It doesn't seem surprising now, given that Zoom, which is also being developed in China, acts like a malware application, too[2].
I'm glad, that India is more aware of the possible consequences of using any software made in China than, for instance, the government of the UK is[3].
I didn't realize Zoom was mostly developed in China! That seems bad.
> “Our product development team is largely based in China, where personnel costs are less expensive than in many other jurisdictions,” Zoom wrote in a regulatory filing.
https://www.cnbc.com/2019/03/26/zoom-key-profit-driver-ahead...
Why?
China has a history of data snooping to support its totalitarian goals. Software and development that comes out of there should be considered to come with elevated risk. Some companies work with this by ensuring that China-only data is served from within China. If there is no audit of code pushed from China and ran in the US, I'd be suspect that no backdoors or anything else have been introduced by coercion from the state. Perhaps I'm just paranoid, but just because you are not paranoid, it doesn't mean they are not after you.
About that reddit comment, when pressed for evidence, turns out that guy's own research is conveniently "lost" because of a motherboard failure. And someone in the comment pointed out that most of the things he found suspicious about tiktok is actually regularly employed by apps like fb, twitter etc.
I'm not taking sides and I don't have the technical expertise to judge everything said there. It's just that I'd be much more comfortable if all of those "evidences" came from a more trusted source & not a reddit comment from god-knows-who.
Honestly, as someone who doesn't belong to China/USA/India and genuinely curious about this, I'm tired of seeing all this "but but communist evil" and not much in the way of actual evidence.
> "but but communist evil"
Noone told that. CCP is not even communism.

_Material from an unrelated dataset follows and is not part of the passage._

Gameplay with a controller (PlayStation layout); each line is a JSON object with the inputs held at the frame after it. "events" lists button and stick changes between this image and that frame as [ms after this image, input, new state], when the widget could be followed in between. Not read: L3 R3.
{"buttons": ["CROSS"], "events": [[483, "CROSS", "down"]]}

Chinese apps collect a fucking lot of data and Indian People innocently use those shit apps like ShareIt because inertia and maybe network effects. If you want to share a movie / song something with an ordinary indian citizen you'd have needed ShareIt which is a piece of shit. Technical ones among us use Google Files or something like that but I have so far refused to use ShareIt because it is such shady adware. Note that most Indians don't have Laptop / PC and USB / Pendrives aren't ubiquitous.
Now that there is some friction between China and India and given the nature of Chinese Governance these apps are threat to national security.
Ideally they could have banned PUBG also, the shit is ruining many lives.
I don’t think it has anything to do with communism. The CCP is not communist except by name.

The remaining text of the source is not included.